First, let me apologize for my absence. I got sick on December 28, a mere cold supposedly, but it laid me low for two months. And being old, I also had visits to my GP, urgent care, the ER, and the dentist for one thing or another in the last two and a half months. The result was that my energy has been sapped and my garden neglected. It has been all I can do to just maintain our four hens, and keep up with composting chores.
It is spring, and three out of four of our chickens are now laying. We are awash in eggs. I devil some of them, make 5-egg frittatas and 6-egg German pancakes, and even freeze some of them for use during the winter when my hens stop laying. (To freeze eggs, break them into a bowl, then break the yokes and mix them slightly with a dash of salt. Pour the eggs into a small Ziploc bag, squeeze out the air, and freeze them flat. I freeze them four to a baggie for our winter scrambled eggs. Or two to a baggie for use in baking.)
But how did my new hen surprise me? Well, I thought Princess Aurora, my white hen with black tail and wing feathers, was an Americauna (or however that is spelled), and I was expecting her to lay blue- or green-colored eggs. Nope. They are light brown.
Back to the internet I went, where I figured out that Princess Ariel is a Light Sussex breed of hen. They are a nice meat and egg breed, although we don’t eat our chickens. Our spoiled girls get laying pellets, and a daily feeding of scratch to give them something to do, plus mealworms and an assortment of seasonal organic greens. They have a nice enclosed cage that keeps them safe at night, plus an open run for daytime use. They have a good life, I think, plus a very generous vacation and retirement package.
The Light Sussex is a friendly breed, and Princess Ariel seems very people oriented. She tries to follow me as best she can inside her cage and run, always interested in where I am more than where her fellow hens are. I suspect that she associates me with getting fed, and that she is more food focused than the others, but who knows.
Despite my neglect of the vegetable garden, the fruit orchard is providing. The number of lines this year is astounding. These are Bearrs limes, which turn yellow and fall from the tree when ripe. This is about a third of what is on the counter now, awaiting squeezing and freezing.
It is also navel orange season. But we have rats in the yard, and they like oranges too.
Sadly, the rats got more than half of my orange crop, and it wasn’t a particularly large crop with year. I did manage to trap one in a snap trap, but I haven’t been diligent about my trapping.
The rats also ate ALL of my snow pea crop as soon as the seeds sprouted, all of the bok choy and komatsuna, and all of my Lacinato kale. It seems that they don’t like leeks, so I do have a dozen leeks that are nearly ready to harvest.
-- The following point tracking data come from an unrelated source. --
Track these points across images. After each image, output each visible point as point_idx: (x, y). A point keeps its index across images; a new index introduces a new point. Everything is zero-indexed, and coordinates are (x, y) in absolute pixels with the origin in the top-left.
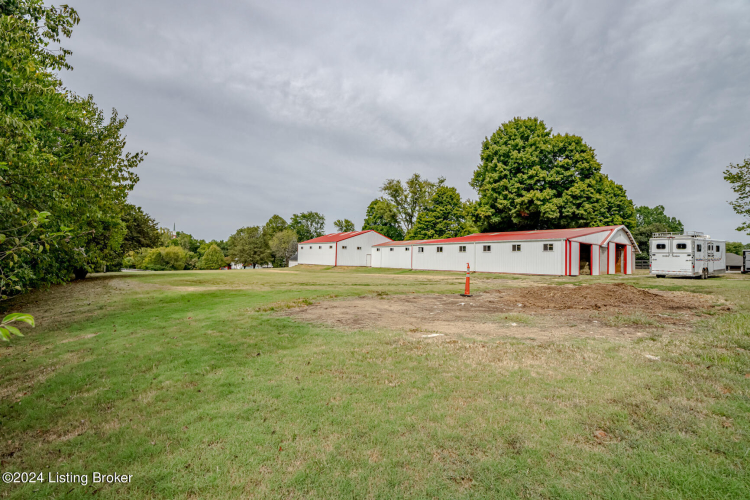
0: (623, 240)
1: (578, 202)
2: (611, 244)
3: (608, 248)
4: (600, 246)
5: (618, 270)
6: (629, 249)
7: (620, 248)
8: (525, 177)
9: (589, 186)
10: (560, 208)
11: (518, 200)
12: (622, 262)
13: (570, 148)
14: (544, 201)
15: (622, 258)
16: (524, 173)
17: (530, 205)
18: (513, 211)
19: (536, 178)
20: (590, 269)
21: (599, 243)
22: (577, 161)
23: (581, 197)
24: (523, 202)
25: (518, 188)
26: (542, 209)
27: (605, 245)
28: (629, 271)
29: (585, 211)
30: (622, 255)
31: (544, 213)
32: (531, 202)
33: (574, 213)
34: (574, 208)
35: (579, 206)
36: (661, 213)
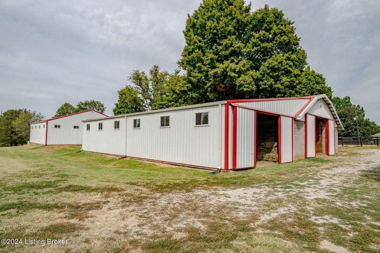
0: (324, 113)
1: (276, 74)
2: (309, 117)
3: (306, 122)
4: (294, 119)
5: (318, 151)
6: (331, 124)
7: (321, 122)
8: (220, 48)
9: (288, 59)
10: (257, 80)
11: (212, 72)
12: (324, 140)
13: (268, 19)
14: (240, 73)
15: (324, 135)
16: (219, 45)
17: (225, 78)
18: (208, 85)
19: (231, 48)
20: (279, 152)
21: (293, 115)
22: (275, 34)
23: (278, 70)
24: (216, 73)
25: (212, 59)
26: (238, 82)
27: (301, 117)
28: (332, 151)
29: (282, 84)
30: (324, 131)
31: (240, 86)
32: (224, 74)
33: (271, 86)
34: (272, 81)
35: (277, 79)
36: (349, 102)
I have given up on my winter garden and am about to plant my summer garden of tomatoes and bell peppers. Unless I give up on that too before planting. Between being constantly sick, and the ongoing rat problem, I am pretty depressed about gardening. Encouragement would be appreciated.
With rats, birds, possums, and pests, it is hard to get a crop these days. A changing climate isn’t helping either, what with weather that is too warm, too dry, or just unpredictable. But I keep trying.
And so my garden and I struggle on. Best wishes for your spring garden!